Exhibit 3.1(a)
CERTIFICATE OF AMENDMENT
OF FOURTH AMENDED AND RESTATED CERTIFICATE OF INCORPORATION
OF
ALPHAEON CORPORATION
Alphaeon Corporation, a corporation organized and existing under and by virtue of the General Corporation Law of the State of Delaware (the “Corporation”), DOES HEREBY CERTIFY:
| 1. | The name of the Corporation is Alphaeon Corporation. |
| 2. | On October 31, 2019, the Board of Directors of the Corporation, acting in accordance with the provisions of Sections 141 and 242 of the General Corporation Law of the State of Delaware, duly adopted a resolution approving the following amendment to the Certificate of Incorporation of the Corporation. |
| 3. | The consent and approval of the stockholders of the Corporation for the following amendment is not required pursuant to Section 242(b)(1) of the General Corporation Law of the State of Delaware. |
| 4. | Article 1 of the Fourth Amended and Restated Certificate of Incorporation of the Corporation is hereby amended and restated to read in its entirety as follows: |
“I.
The name of the Corporation is AEON Biopharma, Inc. (the “Corporation”).”

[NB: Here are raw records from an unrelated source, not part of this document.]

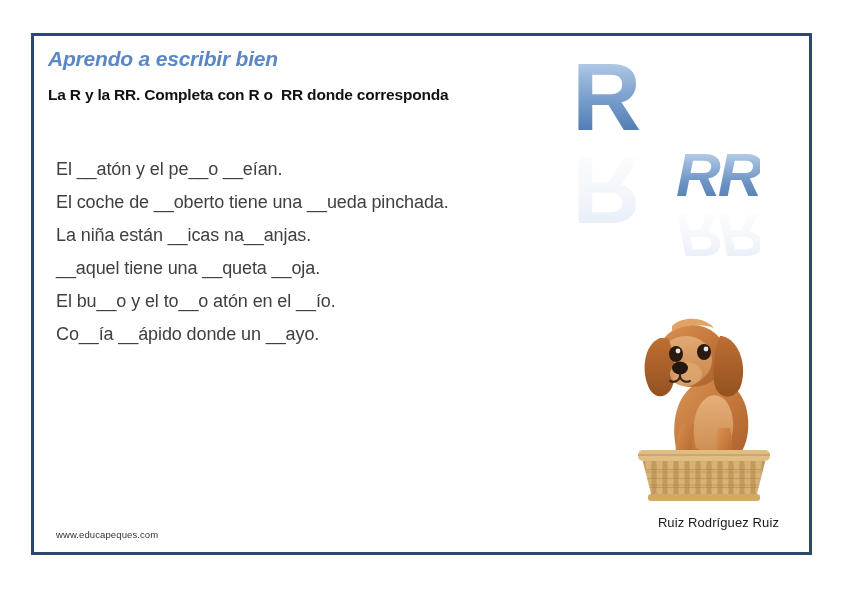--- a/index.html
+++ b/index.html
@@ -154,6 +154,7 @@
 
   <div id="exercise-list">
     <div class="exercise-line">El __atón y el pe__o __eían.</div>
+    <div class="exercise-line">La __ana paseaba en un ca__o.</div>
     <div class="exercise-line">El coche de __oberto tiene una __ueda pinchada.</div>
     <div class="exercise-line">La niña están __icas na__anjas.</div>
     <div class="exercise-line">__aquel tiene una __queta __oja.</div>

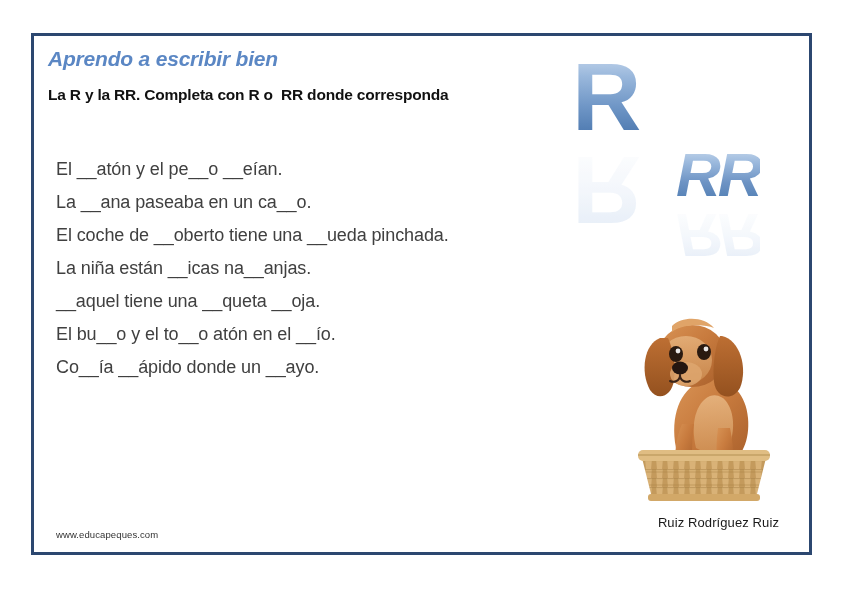--- a/index.html
+++ b/index.html
@@ -155,7 +155,7 @@
   <div id="exercise-list">
     <div class="exercise-line">El __atón y el pe__o __eían.</div>
     <div class="exercise-line">La __ana paseaba en un ca__o.</div>
-    <div class="exercise-line">El coche de __oberto tiene una __ueda pinchada.</div>
+    <div class="exercise-line">El coche de __oberto osas una __ueda pinchada.</div>
     <div class="exercise-line">La niña están __icas na__anjas.</div>
     <div class="exercise-line">__aquel tiene una __queta __oja.</div>
     <div class="exercise-line">El bu__o y el to__o atón en el __ío.</div>

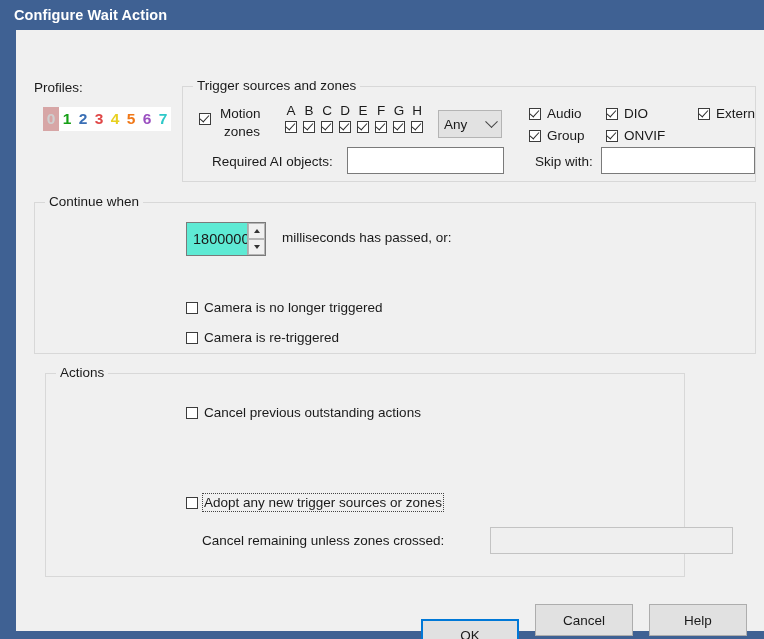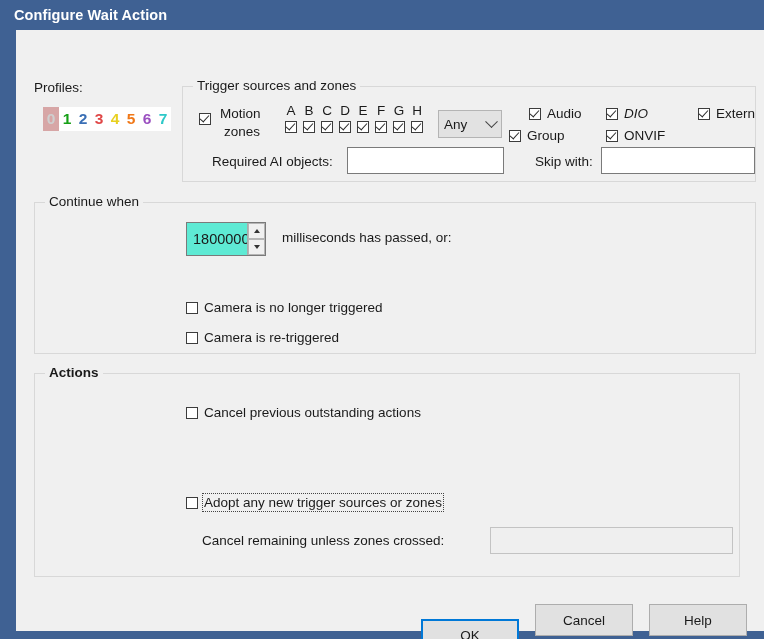--- a/index.html
+++ b/index.html
@@ -355,7 +355,7 @@
       <span class="cb checked"></span>
       <span class="cbtext">Audio</span>
     </div>
-    <div class="cbrow" style="left:590px; top:76px;font-style:italic;">
+    <div class="cbrow" style="left:590px; top:76px;">
       <span class="cb checked"></span>
       <span class="cbtext">DIO</span>
     </div>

| 5. | This amendment to the Fourth Amended and Restated Certificate of Incorporation of the Corporation shall be effective on and as of the date of filing of this Certificate of Amendment with the Secretary of State of the State of Delaware. |
IN WITNESS WHEREOF, said Corporation has caused this Certificate of Amendment to be executed this l8th day of December, 2019.